What needs to be done
In the listing, change every "latitude" to "lat" and leave everything else as it is. Begin at the line that has "region: Montana" and stop after the line that has "longitude: 20.6487", then write out those lines and no others.

Exercise inputs
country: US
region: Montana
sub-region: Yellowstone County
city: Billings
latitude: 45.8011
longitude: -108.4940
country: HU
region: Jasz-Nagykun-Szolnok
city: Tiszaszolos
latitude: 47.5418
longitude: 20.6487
==
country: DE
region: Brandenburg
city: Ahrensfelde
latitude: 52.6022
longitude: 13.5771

Expected answer
region: Montana
sub-region: Yellowstone County
city: Billings
lat: 45.8011
longitude: -108.4940
country: HU
region: Jasz-Nagykun-Szolnok
city: Tiszaszolos
lat: 47.5418
longitude: 20.6487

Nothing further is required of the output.